En otro escenario y por lo implacable que ha sido la justicia estadounidense con capos hondureños enjuiciados por narcotráfico, Hernández Alvarado recibiría una larga sentencia de al menos 30 años de prisión y, por su avanzada edad, se equipararía a una cadena perpetua.

Y la posibilidad más remota es que el jurado falle a favor del exmandatario con una declaratoria de no culpabilidad, con ello, ser absuelto de los cargos, salir en libertad y regresar a Honduras, donde lo esperan su esposa, la ex primera dama, Ana García Carías, y sus dos hijas: Isabela y Daniela Hernández.

Hay que mencionar que Junto a Juan Orlando también iban a ser juzgados en simultáneo “El Tigre” Bonilla y Mauricio Hernández Pineda, pero estos se declararon culpables en la previa del histórico juicio y conocerán sus condenas en mayo y junio de 2024, respectivamente.

La trayectoria política de JOH

Su incursión en la política, al lado de connotados políticos de la talla de Ricardo Maduro, Rafael Leonardo Callejas y con mentores como Porfirio Lobo Sosa, le garantizaban una carrera sin obstáculos y llena de triunfos.

Juan Orlando Hernández lideró las huestes del Partido Nacional, fue un muy querido líder en su natal Lempira, también dirigió el Congreso Nacional en tiempos de Lobo Sosa, período 2010-2014, y de ahí saltó a la máxima vitrina política de Honduras: la Silla Presidencial.

Este puesto lo ocupa no una, sino dos veces cuando fue electo presidente de la República en las elecciones del 24 de noviembre de 2013 y reelecto el 26 de noviembre de 2017 en una polémica contienda donde ganó por un estrecho margen a Salvador Nasralla, que llegó arropado por la Alianza con el partido Libre.

El 27 de enero de 2018, Hernández quedó en la historia al tomar posesión para su segundo mandato como presidente electo en tiempos democráticos.
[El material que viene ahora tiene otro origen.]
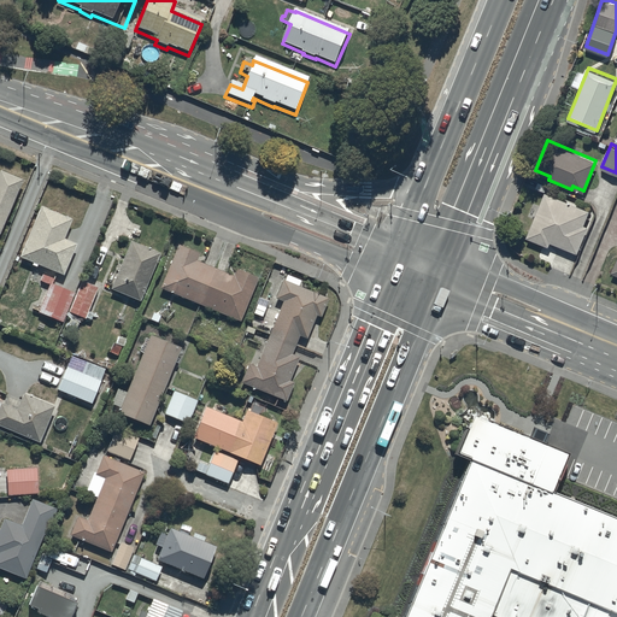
[(0,228),(18,186),(22,175),(0,166),(0,228)]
Sin embargo, así como alcanzó la cima, igualmente fue su caída.

Del cielo al infierno político

El 23 de noviembre de 2018, Juan Antonio “Tony” Hernández, hermano del expresidente, es arrestado en los Estados Unidos. Y de ahí, el nubarrón se posó sobre la familia Hernández. Al cierre de su segundo mandato, pasó del cielo al infierno. Un día antes de entregar el poder a la ahora mandataria Xiomara Castro, los tambores de extradición le retumbaban en los oídos.

La posterior condena por narcotráfico de “Tony” Hernández en la Corte del Distrito Sur de Nueva York, y las constantes menciones de narcotraficantes, quienes a cambio de acuerdos con la Fiscalía, acordaron delatarlo, vaticinaban el oscuro año que se le venía encima.

Pero fue la congresista Norma Torres la que auguraba días negros a Hernández. El mismo día en que este cesó sus funciones como presidente, la congresista estadounidense de origen guatemalteco, hizo un llamado al Departamento de Estado de ese país para solicitar la extradición del hombre convertido ahora en expresidente.

Fue el 7 de febrero de 2022, que el Secretario de Estado de los EE. UU., Antony Blinken, hizo pública la revocación de la visa a Hernández para entrar a ese país, así como su inclusión en la lista de personajes “antidemocráticos y corruptos” del Triángulo Norte de Centroamérica, un listado también conocido como Lista Engel. Lo que se venía era la extradición.

Captura y extradición

Una semana después de entrar en la llamada lista negra, y justo el día del Amor y la Amistad, el 14 de febrero de 2022, la Cancillería hondureña informó que había remitido a la Corte Suprema de Justicia una solicitud de extradición de “un político hondureño” a quien no identificó. Horas más tarde, medios internacionales daban la noticia de que el expresidente hondureño, Juan Orlando Hernández, había sido pedido en extradición por los Estados Unidos.

Un día después, aunque Hernández se entregaba por voluntad propia, era esposado de pies y manos en su casa, frente a su familia y ante la vista de todo el mundo que jamás imaginó tal escena. Tras intentos por evitar su entrega a la justicia estadounidense, finalmente, el 21 de abril de 2022, Juan Orlando subió a un avión de la DEA que lo entregó a una nueva realidad.